First High-efficient and Long-lived Quantum Memory Born

Release time:2012-05-26Browse times:52

Through collaboration with German researchers, PAN Jianwei's group from Hefei National Laboratory for Physical Sciences at the Microscale (HFNL) has recently realized high-performance quantum memory in which long life time and high retrieval efficiency meet for the first time, taking a crucial step towards scalable long-distance quantum communication and scalable optical quantum computing. This work has been published on May 20 in the journal of Nature Physics.

The main purpose of quantum memory is to coherently store single quantum state and convert it back on demand, so as to realize time synchronization between different quantum operations. Quantum memory is the key element of quantum repeater and large-scale optical quantum computing. It has been realized with different physical systems, such as cold atomic ensemble, hot atomic ensembles, single neutral atoms, cryogenic solid state systems, etc. Judging from the two most important parameters, storage lifetime and retrieval efficiency, cold atomic ensembles perform the best so far and show a nice perspective towards scalable quantum communication and optical quantum computing.
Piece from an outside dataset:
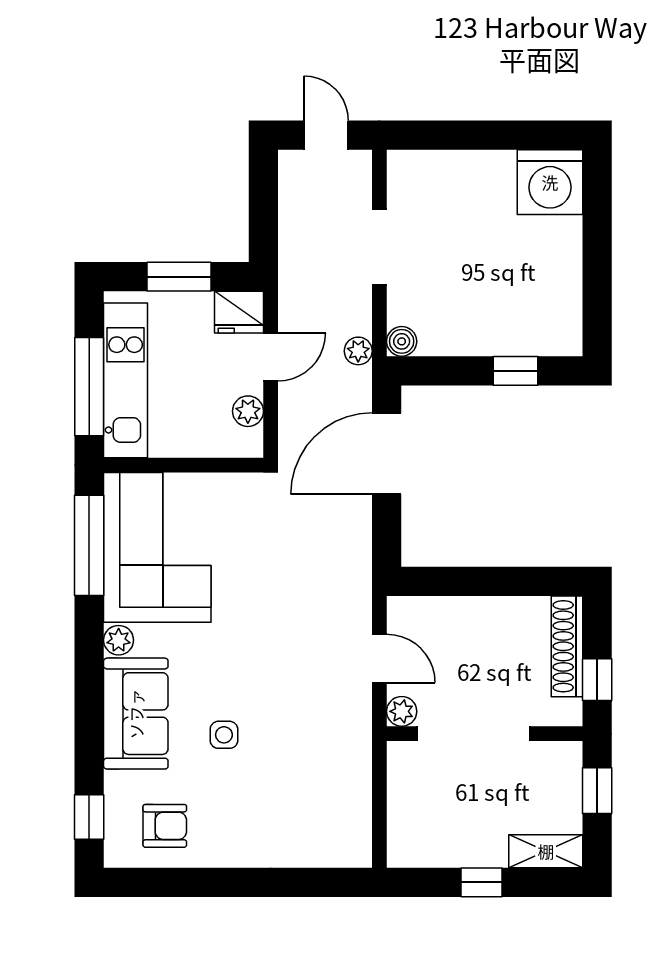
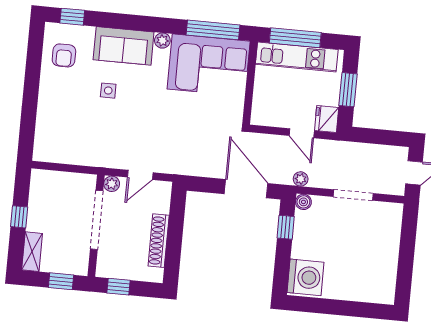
washing machine: (550, 182) -> (306, 277), moved, turned 180
window: (515, 371) -> (286, 227), moved
plant: (248, 411) -> (275, 119), removed
shoe rack: (567, 646) -> (159, 241), moved, turned -90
In the past experimental studies, efforts towards extension of memory lifetime and retrieval efficiency have been conducted separately, which results that long storage lifetime and high retrieval efficiency have never been met in a single experiment. Specifically, in the quantum memory experiments claiming long lifetime, even though millisecond regime storage time has been realized, the retrieval efficiency is merely ~20%; in the experiments claiming high retrieval efficiency, even though retrieval efficiency has be improved to ~70%, the storage lifetime is merely several microseconds. The incapability of accomplishing long lifetime and high retrieval efficiency in a single quantum memory strongly limits its applications in more advanced quantum information tasks.

In extending storage lifetime, PAN's group has found in 2008 that the random movement induced spin wave dephasing is the dominant decoherence mechanism limiting millisecond regime storage. In improving retrieval efficiency, according to related experimental studies, it is considered as an effective method to use an optical cavity to enhance the retrieval efficiency. Therefore, how to incorporate the methods and techniques developed in these two lines of researches, is of key importance to realize long lifetime storage and high efficiency retrieval simultaneously in cold atomic ensembles.

Fig 1: Structure of high-performance quantum memory/ Copyright by PAN's group

To increase the spin wave wavelength in order to have long storage lifetime, it is required to configure the setup in a colinear configuration. To separate forward scattered photons from back scattered photons and enhance the retrieval efficiency, it is required to use a ring cavity. Combination of these techniques results in a difficulty to realize quadruple resonance between the cavity and the optical modes. By making use of a delicate experimental design, the researchers alleviate the quadruple resonance problem into a double resonance problem, and relieve the experimental difficulty. Through overcoming a series of other technical difficulties, they finally achieved an excellent result of 3.2 ms storage lifetime and 73% retrieval efficiency. The referee thinks that this work "represents a very significant achievement towards scalable quantum information processing protocols", and "will most likely open the door to new demonstrations of more complex quantum protocols involving several atomic ensembles".

(LV Lingjuan, Hefei National Laboratory for Physical Sciences at the Microscale, USTC News Center )